The study, published in the scientific journal, Nature Medicine used modern genomic sequencing and found mutations were significantly higher in CP cases with birth asphyxia, indicating a lack of oxygen could be secondary to the underlying genetic defect. The results are consistent with smaller studies globally.
More than 1,500 Chinese children with CP were involved in this research project, which was a collaborative effort between the University of Adelaide and Fudan University Shanghai, Zhengzhou University, Zhengzhou and associates.
The Australian team was led by obstetrician and University of Adelaide’s Emeritus Professor Alastair MacLennan AO and human geneticist, Professor Jozef Gecz.
“24.5 per cent of Chinese children in the study had rare genetic variations linked to cerebral palsy. This revelation mirrors our earlier findings in our Australian cerebral palsy cohort, where up to one third of cases have genetic causes,” said Professor Gecz, who is the University of Adelaide’s Head of Neurogenetics at the Adelaide Medical School and the Robinson Research Institute.
“Our research shows at least some babies who experience birth asphyxia and are diagnosed with CP may have improper brain development as a result of the underlying genetic variants rather than a lack of oxygen.
“Crucially, clinically actionable treatments were found in 8.5 per cent of cases with a genetic cause. It is exciting to see how genetic pathways to cerebral palsy inform tailored treatments for these individuals.”
Cerebral palsy affects movement and posture and is the most common motor disability in children. The disorder is diagnosed in up to 2 per 1000 children globally and is sometimes in association with epilepsy, autism and intellectual difficulties. Symptoms often emerge during infancy and early childhood and can range from mild to severe.

The research team identified 81 genes with causation mutations in the children with CP. These genes are known to play important roles in neural and embryonic development and may affect the molecular pathways responsible for respiration.
“A lack of oxygen at birth is often claimed to be the cause of CP in medical litigation following a diagnosis and this has led to the presumption that the condition is preventable with better obstetrics or midwifery. This is simply not the case,” said Professor MacLennan, who has spent the past 30 years advocating that there is little scientific evidence to support the myth that cerebral palsy is due to trauma or lack of oxygen at birth.

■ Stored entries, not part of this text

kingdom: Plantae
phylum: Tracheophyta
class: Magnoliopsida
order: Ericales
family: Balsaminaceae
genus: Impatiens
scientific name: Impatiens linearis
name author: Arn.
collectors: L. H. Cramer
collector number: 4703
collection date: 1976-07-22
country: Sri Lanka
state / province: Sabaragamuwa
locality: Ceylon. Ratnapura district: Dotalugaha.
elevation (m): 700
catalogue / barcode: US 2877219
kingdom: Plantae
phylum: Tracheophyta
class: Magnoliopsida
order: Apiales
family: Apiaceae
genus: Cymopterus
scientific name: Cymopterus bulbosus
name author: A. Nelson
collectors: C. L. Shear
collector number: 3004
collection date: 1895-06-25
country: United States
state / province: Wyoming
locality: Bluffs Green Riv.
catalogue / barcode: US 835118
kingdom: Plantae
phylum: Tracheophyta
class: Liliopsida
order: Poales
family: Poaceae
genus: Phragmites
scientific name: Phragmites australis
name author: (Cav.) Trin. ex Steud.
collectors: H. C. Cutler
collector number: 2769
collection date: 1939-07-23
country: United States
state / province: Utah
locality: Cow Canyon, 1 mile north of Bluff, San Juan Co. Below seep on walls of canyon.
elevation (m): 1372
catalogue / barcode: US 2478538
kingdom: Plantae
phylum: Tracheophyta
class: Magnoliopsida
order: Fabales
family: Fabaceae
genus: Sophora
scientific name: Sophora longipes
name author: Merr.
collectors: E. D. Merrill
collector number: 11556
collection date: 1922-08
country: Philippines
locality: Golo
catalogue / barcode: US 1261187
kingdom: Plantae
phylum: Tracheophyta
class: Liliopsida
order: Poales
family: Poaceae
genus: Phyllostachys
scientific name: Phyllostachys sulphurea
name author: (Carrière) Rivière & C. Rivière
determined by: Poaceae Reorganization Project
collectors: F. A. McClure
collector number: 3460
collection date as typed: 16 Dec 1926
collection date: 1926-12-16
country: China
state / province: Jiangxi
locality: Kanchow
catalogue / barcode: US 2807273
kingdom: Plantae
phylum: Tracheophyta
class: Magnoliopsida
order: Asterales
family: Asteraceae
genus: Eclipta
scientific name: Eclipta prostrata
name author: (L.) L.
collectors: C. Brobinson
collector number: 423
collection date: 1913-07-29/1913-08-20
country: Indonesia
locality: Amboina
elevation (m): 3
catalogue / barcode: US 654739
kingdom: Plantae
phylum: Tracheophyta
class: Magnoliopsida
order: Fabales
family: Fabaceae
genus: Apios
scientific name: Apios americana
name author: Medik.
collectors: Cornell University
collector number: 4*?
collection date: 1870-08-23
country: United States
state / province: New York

Professor MacLennan said frequent litigation has been associated with a high increase in “defensive” caesarean delivery and high insurance premiums for obstetricians.
“These results highlight the need for early genetic testing in children with cerebral palsy, especially those with risk factors like birth asphyxia, to ensure they receive the right medical care and treatment.
“All children with cerebral palsy merit modern genetic screening as early and customised interventions really can make a difference and improve their long-term outcomes,” he said.
Ongoing genetic research is also investigating other types of contributing genetic variation to the cause of CP and, as a result, the researchers expect that the overall genetic diagnosis rate is likely to increase.